Konuyu fazla dağıtmadan ben yine Ayasofya’ya dönmek istiyorum. Doğan Hızlan’ın haberi beni yıllar öncesine götürdü. 1982 yılının sonlarına doğru Ayasofya Müzesine müdür olarak atanmıştım. O günlerde de bazı camiler aydınlatılırken, Ayasofya bugün olduğu gibi yine kapkaranlıktı. Minarelerinde aydınlatma tesisatı da bulunmuyordu. Osmanlı dönemi eserlerinin üzerinde ise hiç durulmamıştı. Evrensel boyutlardaki bu anıtı görmek isteyen yerli ve yabacı turistler, gündüz saatlerinde bile karanlıklar içerisinde olan Ayasofya’yı ziyaret ediyorlardı. O günlerde Ayasofya’nın nasıl aydınlatılacağının çarelerini araştırdım. Önce genel müdürlüğün yardımı ile aydınlatma tesisatını basit de olsa yaptırdım. Bundan sonra resmi olarak başvurduğum elektrik idaresi, Ayasofya’yı aydınlatırız ama, faturalarını da müze olarak ödersiniz demişti. Öte yanda genel müdürlük, tesisatı yaptık ama aydınlatma giderlerini ödeyecek tahsisat yok, nasıl çözersen çöz dedi. O yıllarda bugün olduğu gibi sponsor, muponsor hak getire!.. Ayrıca devletin itibarı sarsılır diye de sponsora pek sıcak bakılmıyordu. Elektrik idaresi yetkililerine camilerin aydınlatılmasında faturaların nasıl ödendiğini sorduğumda aldığım cevap beni hem sevindirdi, hem de üzdü. Ayasofya’yı cami veya müze olarak kabul edecek ve ona göre işlem yapacaktım. Elektrik idaresi yetkilileri biz camileri ücretsiz aydınlatıyoruz, Ayasofya müze, onu camilerle eş tutamayız demişlerdi. Nerden aklıma geldi ise geldi, Ayasofya’nın eski faturalarının cami olarak kesilip, ödemelerin müze tarafından yapıldığını gördüm. Bu faturalara dayanarak, ikinci kez cami olarak başvuru yaptığımda, elektrik idaresi Ayasofya’nın aydınlatılmasını ücretsiz karşıladı.

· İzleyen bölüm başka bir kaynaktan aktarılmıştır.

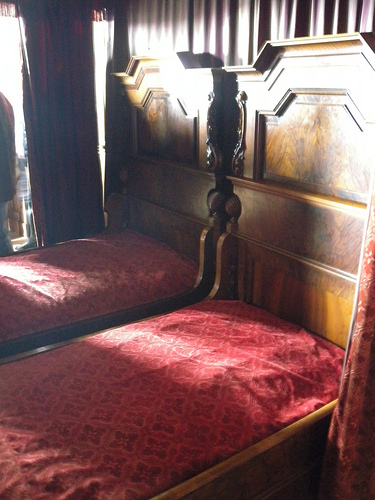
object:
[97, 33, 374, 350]
bed post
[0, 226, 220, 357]
sheet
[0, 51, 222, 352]
bed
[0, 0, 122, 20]
rail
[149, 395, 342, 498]
frame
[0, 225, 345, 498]
pattern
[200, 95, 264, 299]
decoration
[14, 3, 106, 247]
curtain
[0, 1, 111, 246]
window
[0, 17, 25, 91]
sky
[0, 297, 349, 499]
sheet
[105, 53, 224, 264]
head board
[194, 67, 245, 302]
finials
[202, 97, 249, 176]
carving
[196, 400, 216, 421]
floral designs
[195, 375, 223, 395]
designs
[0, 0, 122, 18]
fringes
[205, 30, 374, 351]
head board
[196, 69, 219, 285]
post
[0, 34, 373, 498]
bed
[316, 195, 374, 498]
drapes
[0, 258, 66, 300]
sunlight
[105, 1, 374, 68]
drapes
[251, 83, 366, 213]
design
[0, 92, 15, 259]
person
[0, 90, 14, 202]
shirt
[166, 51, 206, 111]
sunlight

Ayasofya'nın karanlıkta kalmasını içeren Doğan Hızlan'ın yazısının yayınlanmasının ardından Ayasofya'nın aydınlatıldığını görüyoruz. Bu nedenle de ilgililere bir soru yöneltmeye hakkımız var sanıyorum. Bir yanlışın veya ihmalin ya da vurdumduymazlığın düzeltilmesi için konunun büyük trajlı bir gazeteye manşet mi olması gerekiyordu?

Kültür ve Turizm Bakanlığı Maliye Bakanlığı’ndan gereken ödeneği ve personel kadrolarını neden alamaz? İşte Kültür Bakanlığı’ndaki kaosun çözümü burada aranmalıdır.

Albert Einstein’ın “Yaratıcılık, gösteriş yapmadan kişisel projenin gerçekleştirilerek halkın yararına sunulduğu zamandır” sözü hiçbir zaman unutulmamalıdır.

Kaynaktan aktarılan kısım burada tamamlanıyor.